*** Dataset ***

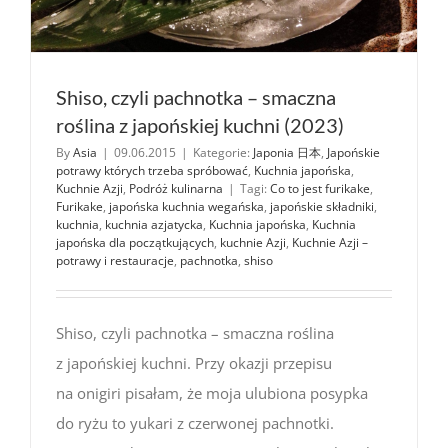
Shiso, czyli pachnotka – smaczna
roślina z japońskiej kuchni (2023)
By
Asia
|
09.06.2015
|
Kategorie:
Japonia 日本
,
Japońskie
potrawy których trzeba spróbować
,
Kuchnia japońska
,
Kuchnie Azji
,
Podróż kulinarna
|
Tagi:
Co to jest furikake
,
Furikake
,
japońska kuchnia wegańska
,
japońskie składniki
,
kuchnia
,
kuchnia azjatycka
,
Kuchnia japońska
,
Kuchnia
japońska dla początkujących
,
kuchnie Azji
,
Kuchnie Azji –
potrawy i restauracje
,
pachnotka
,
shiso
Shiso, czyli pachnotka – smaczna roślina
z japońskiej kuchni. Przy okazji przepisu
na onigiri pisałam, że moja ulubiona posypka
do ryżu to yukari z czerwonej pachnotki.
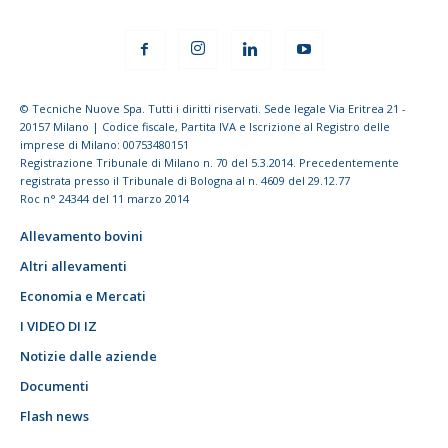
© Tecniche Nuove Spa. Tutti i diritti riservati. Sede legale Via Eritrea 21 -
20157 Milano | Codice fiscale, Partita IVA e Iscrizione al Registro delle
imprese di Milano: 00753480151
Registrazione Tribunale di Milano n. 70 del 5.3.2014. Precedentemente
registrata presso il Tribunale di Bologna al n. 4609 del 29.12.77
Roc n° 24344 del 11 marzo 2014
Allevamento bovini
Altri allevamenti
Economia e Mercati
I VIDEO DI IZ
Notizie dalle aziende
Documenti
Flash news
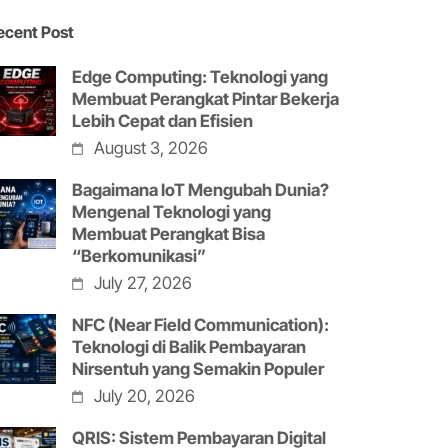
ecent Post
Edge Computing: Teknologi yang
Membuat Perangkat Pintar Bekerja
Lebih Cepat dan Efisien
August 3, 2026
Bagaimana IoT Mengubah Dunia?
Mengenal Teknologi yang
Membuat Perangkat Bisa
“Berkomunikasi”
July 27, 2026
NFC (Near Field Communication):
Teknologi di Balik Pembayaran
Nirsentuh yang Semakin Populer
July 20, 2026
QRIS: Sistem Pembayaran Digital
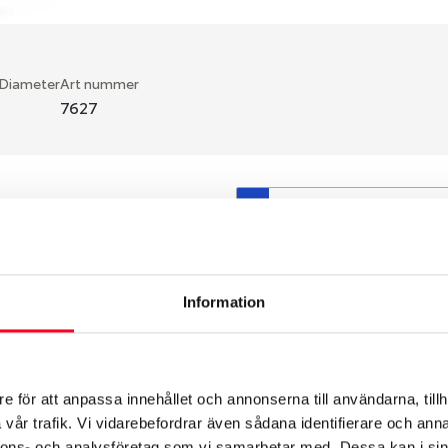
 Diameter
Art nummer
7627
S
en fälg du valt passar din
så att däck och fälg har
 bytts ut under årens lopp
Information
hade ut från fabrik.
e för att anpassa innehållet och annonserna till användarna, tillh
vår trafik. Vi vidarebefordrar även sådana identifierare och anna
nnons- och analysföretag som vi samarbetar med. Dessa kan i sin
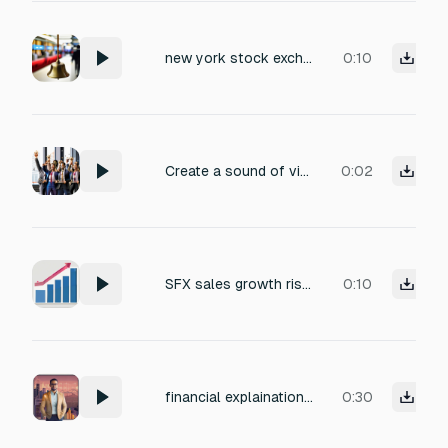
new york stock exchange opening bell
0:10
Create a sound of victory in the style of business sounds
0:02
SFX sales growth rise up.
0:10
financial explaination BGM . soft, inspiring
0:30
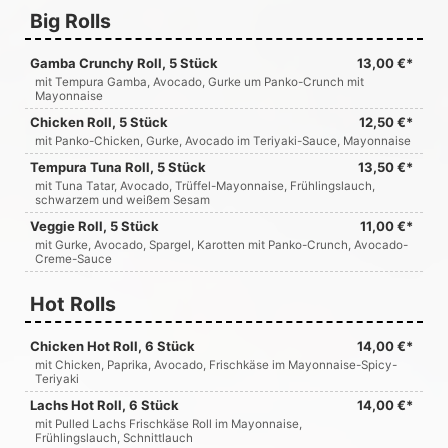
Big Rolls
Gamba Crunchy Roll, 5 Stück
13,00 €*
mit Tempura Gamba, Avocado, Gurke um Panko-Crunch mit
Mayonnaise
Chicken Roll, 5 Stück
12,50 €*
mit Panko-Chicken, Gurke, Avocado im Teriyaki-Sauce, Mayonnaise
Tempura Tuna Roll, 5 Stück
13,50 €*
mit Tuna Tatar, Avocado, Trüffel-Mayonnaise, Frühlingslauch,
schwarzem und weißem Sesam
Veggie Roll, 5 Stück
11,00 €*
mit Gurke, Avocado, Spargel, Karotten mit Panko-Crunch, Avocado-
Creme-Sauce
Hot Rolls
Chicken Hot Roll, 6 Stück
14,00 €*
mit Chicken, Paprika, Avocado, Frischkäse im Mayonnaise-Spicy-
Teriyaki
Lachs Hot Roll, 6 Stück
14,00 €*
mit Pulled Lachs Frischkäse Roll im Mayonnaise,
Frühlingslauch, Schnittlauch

*** End of Dataset ***
*** Dataset ***

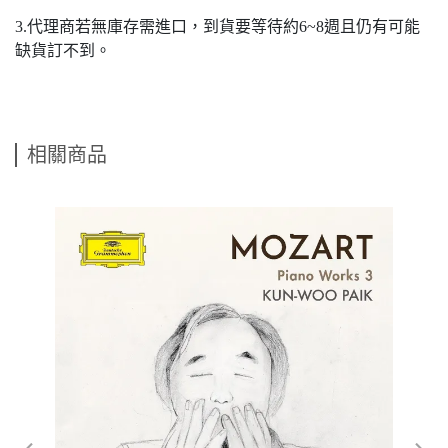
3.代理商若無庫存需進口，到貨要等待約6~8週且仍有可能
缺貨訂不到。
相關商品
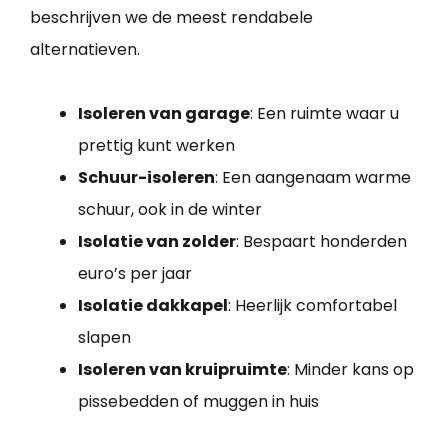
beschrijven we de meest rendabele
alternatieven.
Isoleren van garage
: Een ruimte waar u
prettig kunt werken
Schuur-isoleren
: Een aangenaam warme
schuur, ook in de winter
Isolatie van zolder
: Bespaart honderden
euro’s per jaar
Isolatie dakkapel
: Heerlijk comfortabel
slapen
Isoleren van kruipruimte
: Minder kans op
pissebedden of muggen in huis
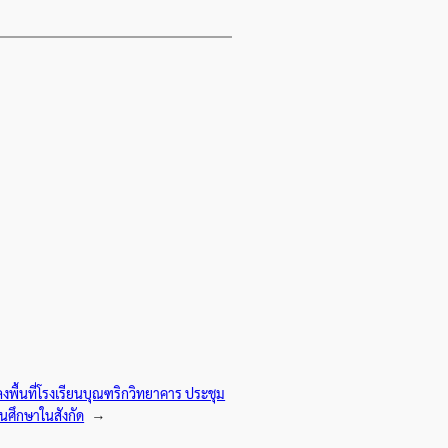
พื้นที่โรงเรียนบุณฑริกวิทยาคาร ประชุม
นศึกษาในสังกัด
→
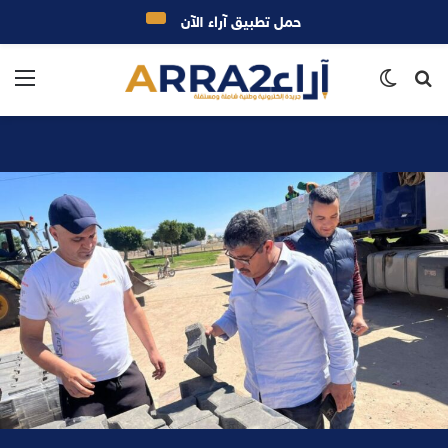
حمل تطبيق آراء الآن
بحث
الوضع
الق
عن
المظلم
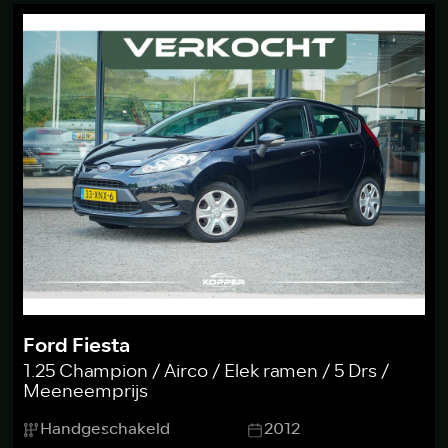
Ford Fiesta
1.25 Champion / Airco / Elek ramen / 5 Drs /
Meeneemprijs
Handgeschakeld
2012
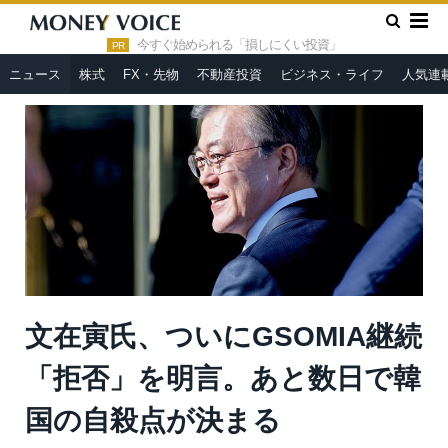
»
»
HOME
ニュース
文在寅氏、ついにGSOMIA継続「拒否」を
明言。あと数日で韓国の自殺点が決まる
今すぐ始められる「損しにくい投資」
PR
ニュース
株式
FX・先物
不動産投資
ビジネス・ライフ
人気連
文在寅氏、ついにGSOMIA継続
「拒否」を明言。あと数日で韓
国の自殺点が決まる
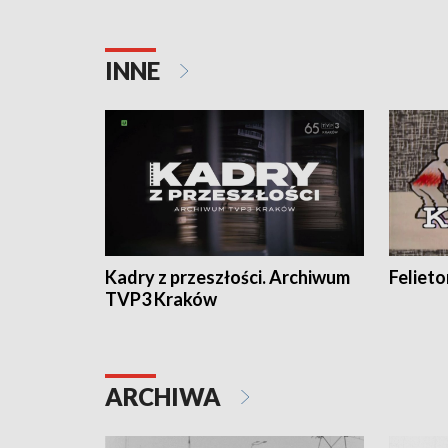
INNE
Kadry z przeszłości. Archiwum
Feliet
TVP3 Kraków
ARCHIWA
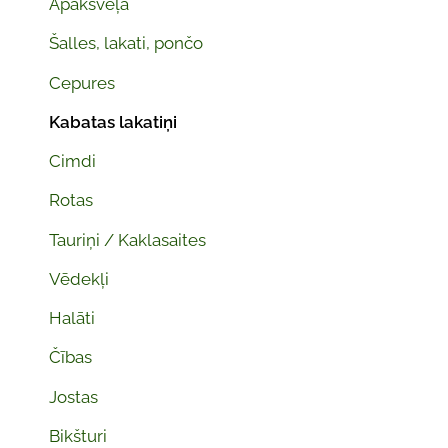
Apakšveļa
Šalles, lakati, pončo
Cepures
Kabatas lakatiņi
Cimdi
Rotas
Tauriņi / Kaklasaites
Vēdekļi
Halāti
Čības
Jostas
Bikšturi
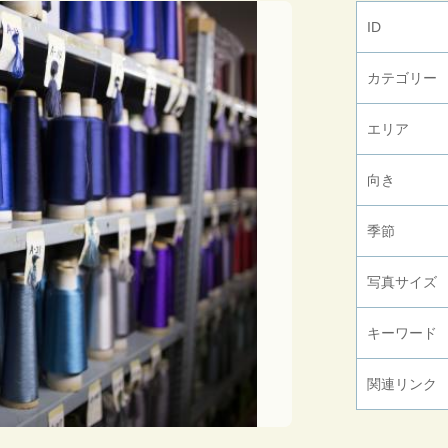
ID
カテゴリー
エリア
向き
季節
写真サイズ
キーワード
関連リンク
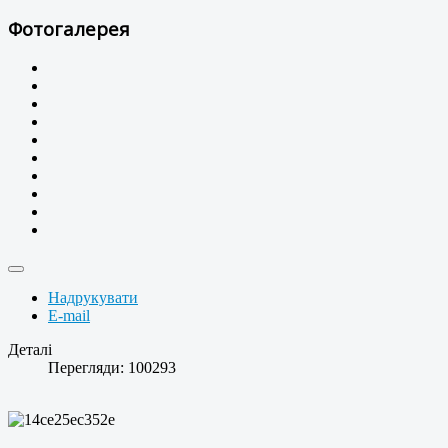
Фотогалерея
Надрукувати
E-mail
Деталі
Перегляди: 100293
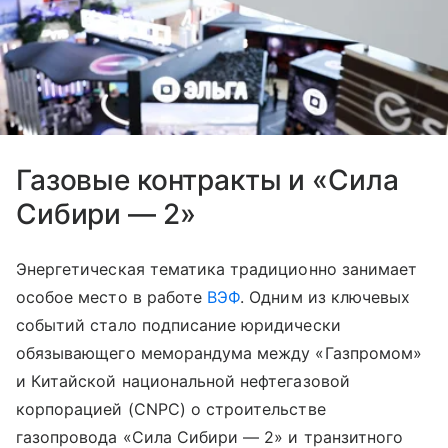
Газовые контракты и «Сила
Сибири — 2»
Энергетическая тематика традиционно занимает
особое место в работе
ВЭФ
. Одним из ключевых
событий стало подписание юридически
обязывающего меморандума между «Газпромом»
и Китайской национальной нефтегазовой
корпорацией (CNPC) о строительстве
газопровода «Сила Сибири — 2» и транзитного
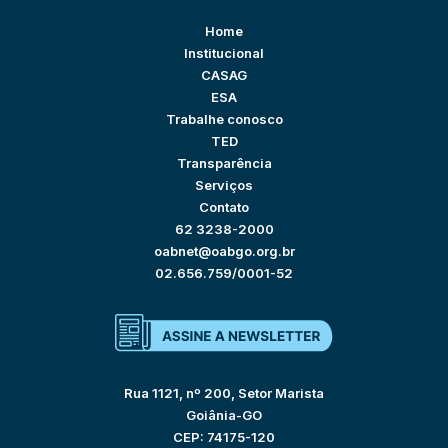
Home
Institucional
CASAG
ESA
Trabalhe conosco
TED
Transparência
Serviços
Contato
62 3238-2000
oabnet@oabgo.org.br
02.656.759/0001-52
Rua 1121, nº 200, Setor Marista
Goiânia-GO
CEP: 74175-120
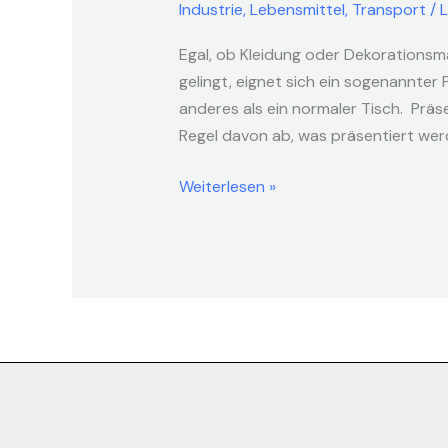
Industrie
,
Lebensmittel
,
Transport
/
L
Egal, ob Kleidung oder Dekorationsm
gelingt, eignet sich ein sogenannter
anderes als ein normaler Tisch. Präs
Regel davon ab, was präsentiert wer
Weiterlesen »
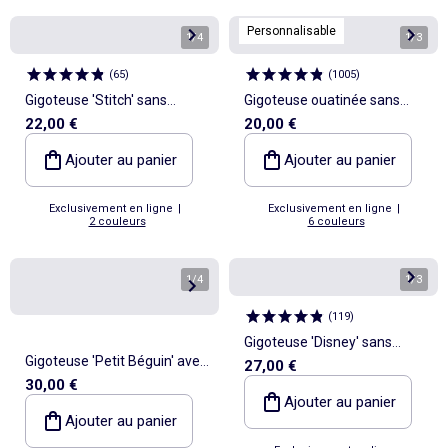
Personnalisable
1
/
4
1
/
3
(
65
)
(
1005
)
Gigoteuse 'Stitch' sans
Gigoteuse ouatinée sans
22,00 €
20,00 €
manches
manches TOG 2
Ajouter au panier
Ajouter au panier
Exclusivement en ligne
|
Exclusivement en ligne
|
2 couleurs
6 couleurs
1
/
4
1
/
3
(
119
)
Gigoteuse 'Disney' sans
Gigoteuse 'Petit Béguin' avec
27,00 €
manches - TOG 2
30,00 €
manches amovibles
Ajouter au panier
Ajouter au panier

*** End of Dataset ***
*** Dataset ***

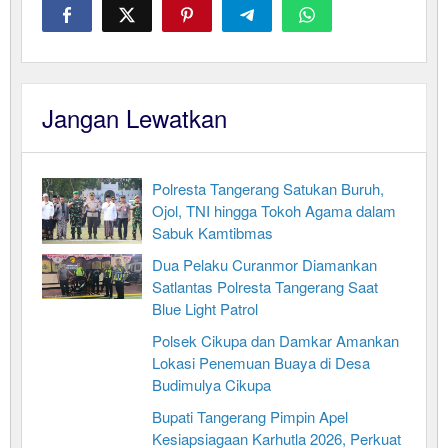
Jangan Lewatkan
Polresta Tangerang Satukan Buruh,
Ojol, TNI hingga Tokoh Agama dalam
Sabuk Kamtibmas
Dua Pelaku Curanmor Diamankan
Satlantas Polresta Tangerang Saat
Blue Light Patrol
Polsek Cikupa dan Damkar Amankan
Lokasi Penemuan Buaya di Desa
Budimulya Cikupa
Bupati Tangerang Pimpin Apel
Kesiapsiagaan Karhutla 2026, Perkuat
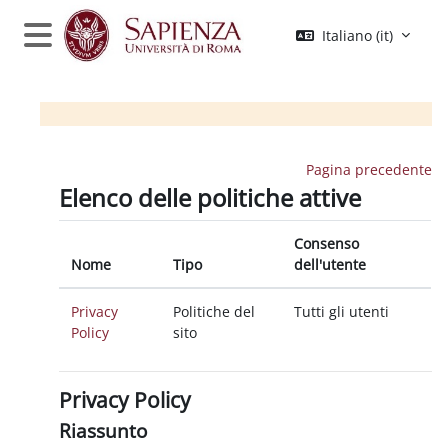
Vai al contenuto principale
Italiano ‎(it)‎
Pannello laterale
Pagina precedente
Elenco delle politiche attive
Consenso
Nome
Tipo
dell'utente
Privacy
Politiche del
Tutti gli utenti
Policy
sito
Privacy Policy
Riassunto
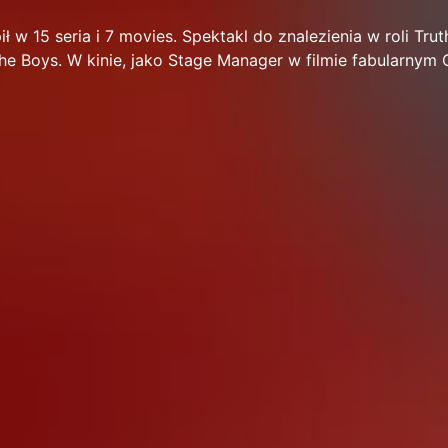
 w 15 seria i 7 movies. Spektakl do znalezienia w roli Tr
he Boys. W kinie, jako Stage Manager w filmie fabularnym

*** End of Dataset ***

→ **The problem**: Look through the entries and give the number of lines containing the word "Mayonnaise". Add nothing else.

→ **Answer for this exercise**: 5